The work by van Deursen et al. (2015) is in its early stages in that they have collected crawl results of over 4,000 randomly selected online web applications. Initial findings indicate that 90% of the crawled sites conduct JavaSript-enabled DOM manipulations after the initial load, that half contain non-unique id fields in DOM elements, and that half of them load their style sheets too late requiring page re-rendering. The authors’ suggestions for future research include investigating the potential for guided crawling (a supervised approach) along with example-based and model-based crawling.
While developing optimal traversal strategies is a common theme in the literature, other researchers have focused on the quality of result sets. Goyal and Kalra, for example (2014), compared the results of three crawlers using different classification schemes to determine topical relevancy including naïve Bayesian, decision tree induction, and neural network classifiers. Four topics were chosen and five seed URLs for each topic were placed into the frontier queue (e.g. the queue of links to be crawled). Each link was then scored for relevancy based on four attributes, namely parent page, URL word, anchor text, and surrounding text. The seed links along with their scores for each attribute became the basis for training. Any score above the established threshold for a given attribute was predicted as relevant. The results of the study indicated that the neural network classifier had more than twice the precision rate than the naïve Bayesian classifier for three of the four topics with the fourth significantly higher; the decision tree induction classifier also performed significantly better than the Bayesian one and better than the neural network classifier for one topic (e.g. computer books). Although the results are promising, the authors cautioned that more experiments must be performed to account for quality of the seeds, number of pages crawled, and the completeness and appropriateness of the attributes used to score relevancy.

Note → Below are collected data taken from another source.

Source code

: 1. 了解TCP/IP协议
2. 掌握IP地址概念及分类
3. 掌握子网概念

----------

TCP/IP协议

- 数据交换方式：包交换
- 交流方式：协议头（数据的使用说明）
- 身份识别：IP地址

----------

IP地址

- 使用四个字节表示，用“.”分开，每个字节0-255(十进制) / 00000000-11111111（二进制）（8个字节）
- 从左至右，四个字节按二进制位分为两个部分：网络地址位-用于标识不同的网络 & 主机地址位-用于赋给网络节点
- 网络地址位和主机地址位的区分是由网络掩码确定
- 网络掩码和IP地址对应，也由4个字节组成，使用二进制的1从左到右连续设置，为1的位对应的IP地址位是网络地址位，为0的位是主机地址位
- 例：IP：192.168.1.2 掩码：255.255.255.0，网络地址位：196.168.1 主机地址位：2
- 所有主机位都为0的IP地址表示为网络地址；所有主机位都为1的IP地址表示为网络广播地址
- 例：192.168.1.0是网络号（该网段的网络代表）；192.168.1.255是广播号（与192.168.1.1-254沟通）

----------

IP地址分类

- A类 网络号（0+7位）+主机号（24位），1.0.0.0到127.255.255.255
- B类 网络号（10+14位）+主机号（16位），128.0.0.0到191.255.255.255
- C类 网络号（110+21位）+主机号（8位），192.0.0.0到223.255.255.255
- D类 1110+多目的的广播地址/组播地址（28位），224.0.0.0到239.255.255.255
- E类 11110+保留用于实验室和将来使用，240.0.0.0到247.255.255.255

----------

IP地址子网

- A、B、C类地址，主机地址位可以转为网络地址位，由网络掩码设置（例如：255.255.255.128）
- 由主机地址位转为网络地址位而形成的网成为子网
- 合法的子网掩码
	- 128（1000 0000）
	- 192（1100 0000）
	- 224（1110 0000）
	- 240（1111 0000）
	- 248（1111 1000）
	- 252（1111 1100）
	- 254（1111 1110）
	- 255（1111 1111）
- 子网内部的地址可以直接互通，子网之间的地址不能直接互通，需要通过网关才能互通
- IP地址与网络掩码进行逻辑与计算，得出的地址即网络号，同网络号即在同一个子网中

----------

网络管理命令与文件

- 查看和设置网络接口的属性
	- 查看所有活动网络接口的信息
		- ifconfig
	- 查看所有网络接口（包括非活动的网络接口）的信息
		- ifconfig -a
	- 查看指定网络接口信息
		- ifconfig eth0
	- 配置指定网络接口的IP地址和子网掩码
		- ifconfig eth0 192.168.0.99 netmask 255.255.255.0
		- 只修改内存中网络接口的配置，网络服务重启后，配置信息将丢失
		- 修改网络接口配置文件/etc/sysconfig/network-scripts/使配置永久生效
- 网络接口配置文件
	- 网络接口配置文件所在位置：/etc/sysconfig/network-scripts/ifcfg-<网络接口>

More and Bharambe (2014) performed a similar comparison from the perspective of the inability of generic crawlers to produce relevant results when dealing with complex queries such as queries using meta-crawlers. The authors proposed using a genetic algorithm (GA) on the meta-search and refining the results of that search locally using a memetic algorithm (MA). The GA consisted of a soft-intelligent agent that can work offline to filter and rank the results according to the needs of the user. Using a fuzzy classifier that is adaptable based on user preferences, the filter selects the most discriminating terms. The MA is similar in that memes, like genes, can learn, but so can the offspring of memes as they evolve. Both use the same four attributes for ranking, namely population size, number of generations, crossover rate, and mutation rate. Five complex queries were chosen for comparison. The results indicated that the GA performed significantly more precise than the traditional crawler, optimizing at 10 iterations. The MA achieved comparable performance to the GA only after five iterations suggesting there were efficiency gains using the latter.